*** PROVIDED TEXT ***
The aggregates or sub-types for which World Bank data and forecasts are currently available include: advanced economies, high income economies, developing economies, low income economies, emerging market and developing economies or EMDEs, and the BRICS economies that consist of Brazil, Russia, India, China and South Africa.
Furthermore, The World Bank also provides a breakdown on economic growth data and forecasts by region. The regional economies for which World Bank forecasts currently exist include: Europe and Central Asia, Latin American and the Caribbean, the Middle East and North Africa, Sub-Saharan Africa, East Asia and the Pacific, and South Asia.
An example of the economic growth data that The World Bank provides forecasts for on their website — in addition to a sample of the charts you can produce using the historical data and forecasts on their website — is depicted in the website screenshot shown below in Figure 1.
Figure 1: Screenshot of The World Bank’s website showing global economic growth prospects forecasted for the world, as well as for various regions and aggregate economic sub-types.
The Top 10 Economies in the World Ranked by Nominal GDP ( as of 2016 )
The world economy has a notably inequitable distribution of income, which can be discerned by the gross domestic products of the top ten major economies. These ten economies’ GDP represents two thirds of the world economy, with the top fifteen economies representing three quarters. The remaining 172 countries make up for only 25 percent of the world’s economy.
The following list ranks each major economy of the world in terms of Nominal GDP. These rankings are based on the World Economic Outlook Database maintained by the International Monetary Fund or IMF published in April 2016.
Economy #1: The United States – in terms of nominal GDP as measured in current U.S. Dollars, the United States economy ranks as the world’s largest.
The U.S. economy represents a whopping 24.5 percent of the world’s gross domestic product, and many traders watch US economic growth carefully as an indicator of future trends in currency pairs that include the U.S. Dollar.
While the United States is a particularly advanced economy with abundant resources and technology, its number one spot for GDP is relegated to number two after China if measured in PPP or Purchasing Power Parity. China has a GDP of $19.4 trillion compared to the United States’ $17.95 trillion.
Economy #2: China – the Chinese economy has completely transformed from a central planned closed economy in the 1970s to an exporting and manufacturing powerhouse in the present day. The economy in China is equally represented by 45 percent in the manufacturing sector and 45 percent in the services sector. Despite beating the United States in GDP based on PPP, it continues to lag the United States based on a nominal GDP basis.
*** LISTING ***
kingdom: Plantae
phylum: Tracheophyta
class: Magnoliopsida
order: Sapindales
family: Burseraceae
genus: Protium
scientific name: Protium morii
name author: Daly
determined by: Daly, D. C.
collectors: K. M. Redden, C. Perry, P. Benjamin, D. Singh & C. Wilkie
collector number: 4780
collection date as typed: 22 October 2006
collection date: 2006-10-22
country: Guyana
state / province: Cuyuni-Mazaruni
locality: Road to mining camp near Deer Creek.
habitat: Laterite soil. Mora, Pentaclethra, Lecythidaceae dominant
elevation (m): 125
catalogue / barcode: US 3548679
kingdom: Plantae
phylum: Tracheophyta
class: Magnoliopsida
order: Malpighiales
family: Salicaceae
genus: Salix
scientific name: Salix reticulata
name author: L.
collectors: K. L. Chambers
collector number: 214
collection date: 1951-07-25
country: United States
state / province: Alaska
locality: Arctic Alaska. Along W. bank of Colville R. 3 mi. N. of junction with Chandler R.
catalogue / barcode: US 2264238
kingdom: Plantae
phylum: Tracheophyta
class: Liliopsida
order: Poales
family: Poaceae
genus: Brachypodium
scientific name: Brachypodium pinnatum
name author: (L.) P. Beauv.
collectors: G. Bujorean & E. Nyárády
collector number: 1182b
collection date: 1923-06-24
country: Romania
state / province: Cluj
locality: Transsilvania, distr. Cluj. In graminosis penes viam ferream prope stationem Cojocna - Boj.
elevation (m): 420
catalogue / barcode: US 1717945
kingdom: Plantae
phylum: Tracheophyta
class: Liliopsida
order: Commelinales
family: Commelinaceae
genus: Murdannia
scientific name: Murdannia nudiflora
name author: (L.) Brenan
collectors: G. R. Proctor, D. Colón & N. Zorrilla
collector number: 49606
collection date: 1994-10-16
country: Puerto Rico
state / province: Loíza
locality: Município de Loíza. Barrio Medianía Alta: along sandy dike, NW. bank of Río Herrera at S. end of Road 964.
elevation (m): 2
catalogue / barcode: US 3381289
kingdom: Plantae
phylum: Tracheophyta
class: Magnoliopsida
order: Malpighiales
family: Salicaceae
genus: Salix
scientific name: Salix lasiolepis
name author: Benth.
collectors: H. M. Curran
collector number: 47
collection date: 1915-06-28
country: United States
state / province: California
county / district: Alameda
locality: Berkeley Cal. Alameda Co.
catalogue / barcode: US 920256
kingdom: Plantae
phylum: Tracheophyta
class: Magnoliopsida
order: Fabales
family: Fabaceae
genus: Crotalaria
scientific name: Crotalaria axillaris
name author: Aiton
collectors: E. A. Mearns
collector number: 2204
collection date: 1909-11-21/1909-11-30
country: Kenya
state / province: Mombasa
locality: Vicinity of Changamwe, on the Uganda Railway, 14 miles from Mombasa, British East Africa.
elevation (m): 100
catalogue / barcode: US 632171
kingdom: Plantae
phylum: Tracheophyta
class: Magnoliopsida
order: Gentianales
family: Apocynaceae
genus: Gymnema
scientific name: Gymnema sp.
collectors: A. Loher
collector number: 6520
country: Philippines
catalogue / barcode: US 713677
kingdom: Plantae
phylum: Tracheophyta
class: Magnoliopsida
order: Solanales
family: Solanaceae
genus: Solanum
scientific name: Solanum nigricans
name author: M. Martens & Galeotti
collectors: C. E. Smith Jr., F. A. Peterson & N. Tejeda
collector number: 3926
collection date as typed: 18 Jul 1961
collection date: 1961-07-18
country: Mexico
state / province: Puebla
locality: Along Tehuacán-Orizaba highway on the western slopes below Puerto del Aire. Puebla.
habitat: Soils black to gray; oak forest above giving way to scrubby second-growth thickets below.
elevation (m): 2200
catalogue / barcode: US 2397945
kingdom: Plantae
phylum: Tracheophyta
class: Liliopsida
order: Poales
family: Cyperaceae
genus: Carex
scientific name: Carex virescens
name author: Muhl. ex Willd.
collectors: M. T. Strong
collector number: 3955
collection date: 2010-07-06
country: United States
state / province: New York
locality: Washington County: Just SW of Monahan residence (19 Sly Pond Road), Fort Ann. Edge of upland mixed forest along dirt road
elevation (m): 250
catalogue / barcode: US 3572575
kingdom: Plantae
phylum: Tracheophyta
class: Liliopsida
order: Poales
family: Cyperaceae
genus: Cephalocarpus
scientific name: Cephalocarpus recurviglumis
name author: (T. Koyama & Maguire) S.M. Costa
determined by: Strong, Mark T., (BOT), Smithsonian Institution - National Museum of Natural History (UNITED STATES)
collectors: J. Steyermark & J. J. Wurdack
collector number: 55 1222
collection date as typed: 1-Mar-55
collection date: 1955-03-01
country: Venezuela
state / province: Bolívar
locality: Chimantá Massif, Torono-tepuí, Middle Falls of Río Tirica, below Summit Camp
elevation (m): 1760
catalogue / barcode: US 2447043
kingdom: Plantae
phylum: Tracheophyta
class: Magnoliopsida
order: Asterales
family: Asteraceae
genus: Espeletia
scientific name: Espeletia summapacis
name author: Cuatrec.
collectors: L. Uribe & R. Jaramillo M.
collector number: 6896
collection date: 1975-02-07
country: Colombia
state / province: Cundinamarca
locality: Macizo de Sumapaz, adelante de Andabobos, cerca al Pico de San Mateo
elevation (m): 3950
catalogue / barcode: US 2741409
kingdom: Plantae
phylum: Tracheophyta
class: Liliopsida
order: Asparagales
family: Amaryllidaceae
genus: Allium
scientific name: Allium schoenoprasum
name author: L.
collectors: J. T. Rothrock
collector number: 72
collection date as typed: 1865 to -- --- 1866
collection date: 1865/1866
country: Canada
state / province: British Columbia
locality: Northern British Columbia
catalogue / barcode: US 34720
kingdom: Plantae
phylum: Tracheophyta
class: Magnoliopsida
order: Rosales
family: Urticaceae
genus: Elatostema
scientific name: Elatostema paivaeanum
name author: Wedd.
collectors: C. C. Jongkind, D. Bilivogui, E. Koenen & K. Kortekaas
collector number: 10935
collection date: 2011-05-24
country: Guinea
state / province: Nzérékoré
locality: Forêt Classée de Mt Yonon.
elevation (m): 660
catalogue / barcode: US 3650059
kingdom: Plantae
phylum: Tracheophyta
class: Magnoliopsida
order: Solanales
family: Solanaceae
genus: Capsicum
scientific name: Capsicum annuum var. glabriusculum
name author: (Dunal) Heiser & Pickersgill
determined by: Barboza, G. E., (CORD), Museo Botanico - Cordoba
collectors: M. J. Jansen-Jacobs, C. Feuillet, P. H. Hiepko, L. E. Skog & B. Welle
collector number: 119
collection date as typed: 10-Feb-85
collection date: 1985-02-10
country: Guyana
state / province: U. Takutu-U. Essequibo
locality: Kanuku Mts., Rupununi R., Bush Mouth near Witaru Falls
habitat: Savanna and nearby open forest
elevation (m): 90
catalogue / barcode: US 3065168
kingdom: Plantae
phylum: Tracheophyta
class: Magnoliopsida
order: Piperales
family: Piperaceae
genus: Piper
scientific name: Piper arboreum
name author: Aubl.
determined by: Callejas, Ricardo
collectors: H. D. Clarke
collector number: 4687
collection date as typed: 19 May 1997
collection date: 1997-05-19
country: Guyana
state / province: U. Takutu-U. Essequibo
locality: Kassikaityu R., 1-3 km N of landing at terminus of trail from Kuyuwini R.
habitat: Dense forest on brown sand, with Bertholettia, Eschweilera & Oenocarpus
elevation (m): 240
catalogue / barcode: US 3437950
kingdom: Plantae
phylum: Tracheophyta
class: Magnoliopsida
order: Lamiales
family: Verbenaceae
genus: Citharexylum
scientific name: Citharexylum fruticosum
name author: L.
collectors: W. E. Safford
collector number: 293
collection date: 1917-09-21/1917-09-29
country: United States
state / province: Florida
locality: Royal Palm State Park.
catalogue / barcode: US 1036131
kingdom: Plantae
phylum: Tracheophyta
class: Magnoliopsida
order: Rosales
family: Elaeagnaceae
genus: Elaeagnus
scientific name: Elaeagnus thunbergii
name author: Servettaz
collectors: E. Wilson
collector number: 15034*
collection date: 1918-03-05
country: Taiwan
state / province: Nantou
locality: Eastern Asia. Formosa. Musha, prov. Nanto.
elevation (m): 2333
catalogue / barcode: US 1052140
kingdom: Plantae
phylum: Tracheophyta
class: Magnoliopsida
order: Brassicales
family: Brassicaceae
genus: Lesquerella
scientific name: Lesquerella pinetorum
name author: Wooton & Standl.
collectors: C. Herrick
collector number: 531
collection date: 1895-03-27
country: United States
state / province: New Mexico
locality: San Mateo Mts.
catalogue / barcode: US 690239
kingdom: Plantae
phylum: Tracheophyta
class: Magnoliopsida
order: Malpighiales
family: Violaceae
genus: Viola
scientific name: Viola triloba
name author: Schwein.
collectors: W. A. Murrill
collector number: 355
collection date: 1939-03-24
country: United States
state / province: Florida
***
## REQUIREMENT
Output the passage from the text on world economies starting with "The following list" and going on through "the U.S. Dollar.", copied word for word.

## ANSWER FOR THIS EXERCISE
The following list ranks each major economy of the world in terms of Nominal GDP. These rankings are based on the World Economic Outlook Database maintained by the International Monetary Fund or IMF published in April 2016.
Economy #1: The United States – in terms of nominal GDP as measured in current U.S. Dollars, the United States economy ranks as the world’s largest.
The U.S. economy represents a whopping 24.5 percent of the world’s gross domestic product, and many traders watch US economic growth carefully as an indicator of future trends in currency pairs that include the U.S. Dollar.